Sunday, February 17, 2008

The Economics of Cooperation

This post is going to require at least a basic knowledge of the prisoner’s dilemma (PD) and moreover what is so special about the iterated prisoner’s dilemma. However, I hope it has some interesting points even for those who know nothing about it, and cannot be bothered to do any research.

The IPD allows punishment and reward for behaviour, and it allows participants to learn and create a reputation. These factors were enforced when Robert Axelrod[i] conducted experiments where computer programs were pitched against each other in an IPD. The winner was Anatol Rapoport’s program TIT FOR TAT, which has yet to be beaten by another single program (a multiple program entry involving slaves and masters did beat it), even when tested against hundreds of programs designed specifically in the knowledge of its success. The triumph of TIT FOR TAT was thought to be down to the following characteristics (as stated on page 110 of ref. (1)):
1) Don’t be envious
2) Don’t be the first to defect
3) Reciprocate both cooperation and defection
4) Don’t be too clever
These points outline how successful economic behaviour should be conducted, and relies on the knowledge that the PD is not a zero-sum game, that is whatever someone gains the other does not stand to lose, or vice versa. Therefore, by point one, you should not worry if your immediate competitor is beating you, it’s the long run that matters. By point two you should not be the first to defect – again in the long run the punishments (loss of reputation for example) would outweigh the short term benefit. Point three shows how you should be retaliatory and forgiving, by this you will not be abused by exploitative institutions, and you will quickly forgive single instances of provocation (or in TIT FOR TAT’s case, any instance - another of its virtues was its short memory). Point four shows how you shouldn’t be too clever when evaluating economic behaviour, for instance in a “zero-sum game, such as chess, we can safely use the assumption that the other player will pick the most dangerous move that can be found, and we can act accordingly.” In this situation it pays to be as complicated and multifaceted in an analysis as possible. However, your opponent your economic behaviour effects is not out to defeat you. Also, if you are too complex your opponent may think you are unresponsive and acting randomly.
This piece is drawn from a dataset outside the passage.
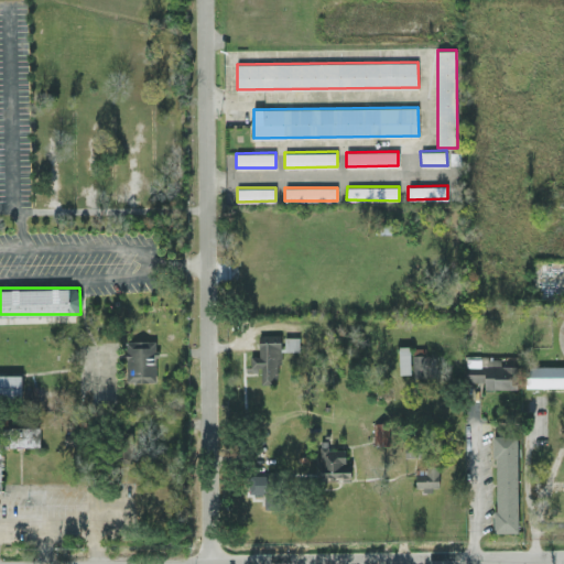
[(284,336),(284,349),(299,350),(299,337),(284,336)]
Indeed examples of the PD are found throughout life, and notably, the ensuing theme of all these is that mutually cooperating is of most benefit to everyone. As a last example, take the ‘live and let live’ system that was endemic in trench warfare in WWI, soldiers would only shoot to wound their enemy, in the hope the action would be returned. In this way a system of reciprocity became a natural part of trench warfare and, if cooperation can evolve out of warfare, maybe everyone should take the time to examine the PD and realise the benefits its implications could have for our world.

[i] Axelrod, Robert – The evolution of co-operation. Penguin books. 1984.